It is a very funny feeling I experience in returning to these pages. I had left them since the first of May, when I wrote the last words of Chapter XI., and you will have noticed that several points remained unsolved. In this state my MS. had rested during six weeks, mostly because I did not know how to fill the gaps. But since yesterday things having changed, Fate with a capital F has added another chapter to my story.

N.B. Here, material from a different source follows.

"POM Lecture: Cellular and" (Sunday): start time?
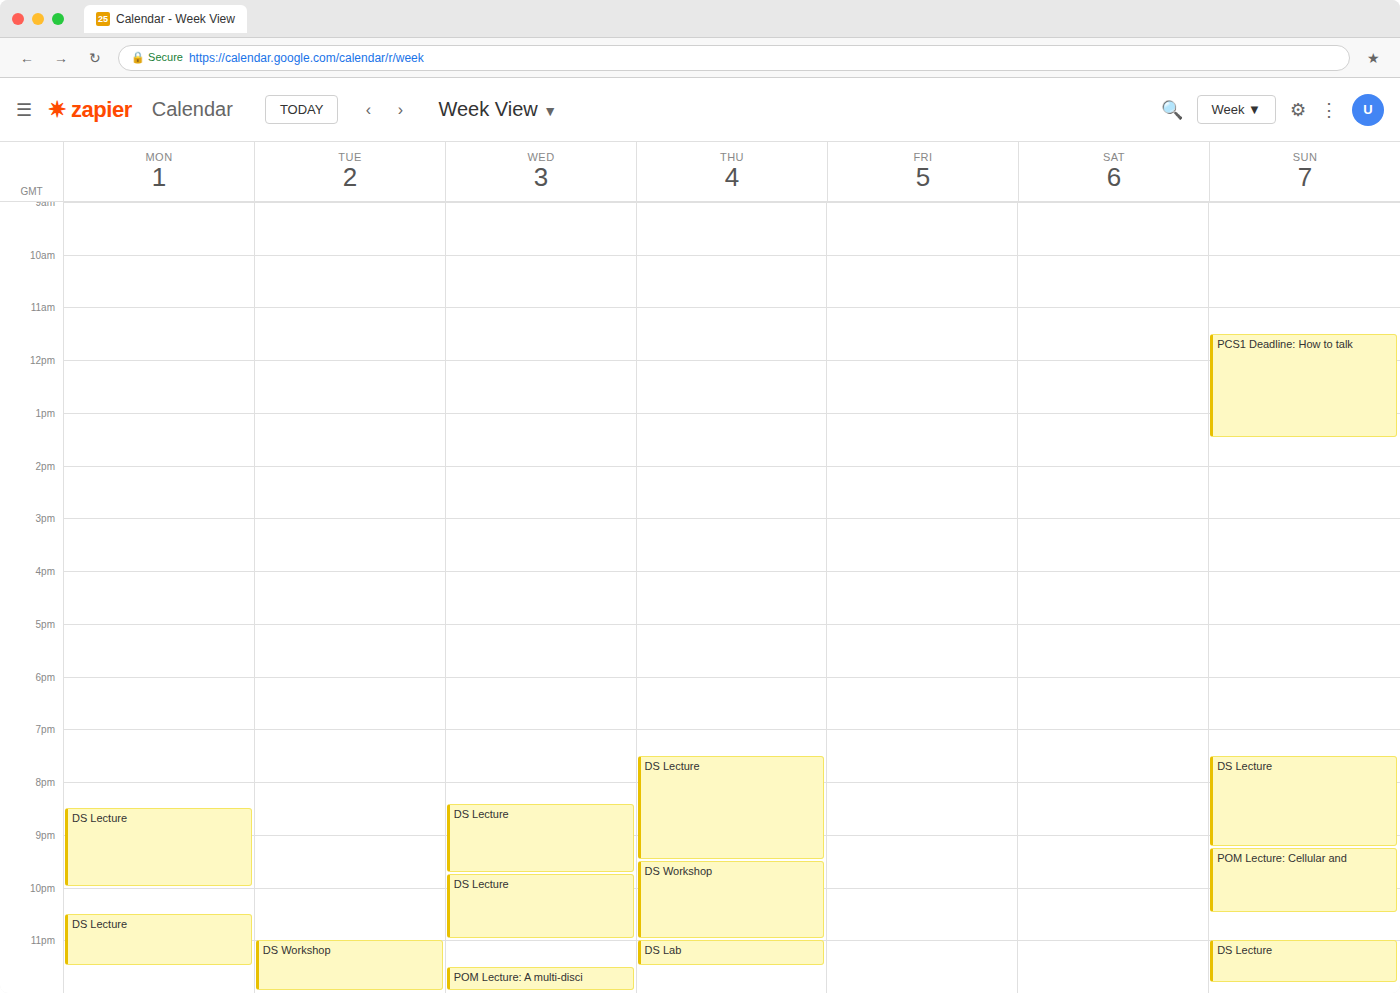
9:15 PMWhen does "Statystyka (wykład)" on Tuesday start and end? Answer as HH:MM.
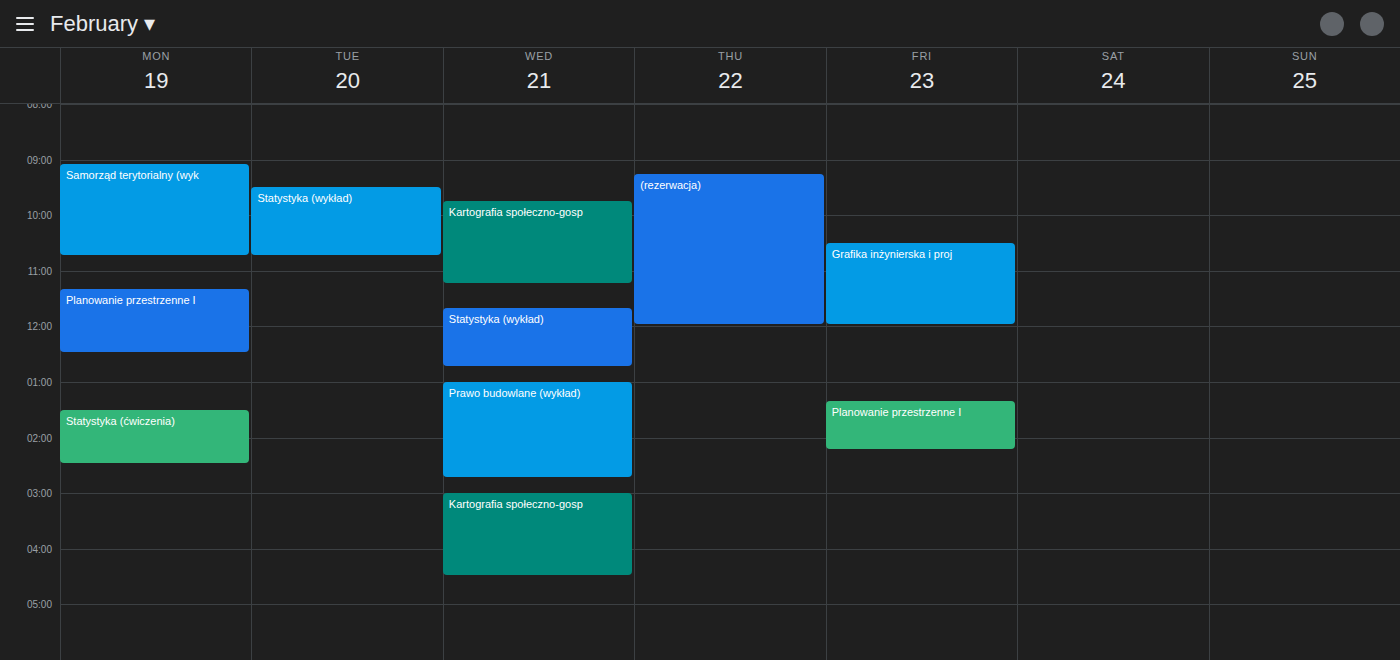
09:30 to 10:45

You must know that we are getting ready for a great attack. As far as we can ascertain we are going in a few days to leave the trenches where we have been living cosily for so many months. Of course, you wonder; feeling snug in the trenches is somewhat unexpected. Yet it is true. And now the unceasing bombardment tells us: "We shall have to be going." Can you believe that it fills us with a sort of regret?
Yesterday at noon Charlie calls Cotton, Pringle, and me.
"My boys," he says, "the colonel has just had a bit of a chat with me. He wants four volunteers—three men and me—to go to-night and reconnoitre a certain place. I have thought of you three, but I had better tell you: it's not without danger, far from it."
"We're here," says I, "to do our duty."
"We'll have some fun, anyhow," declares Pringle.
And Guncotton adds:
"My manuscript is safely in London. I don't care."
I record this conventicle lest you should think that such resolutions are taken as in opera, where the four men would advance to each other and, uniting their four right handy in one single grip, sing a quartette.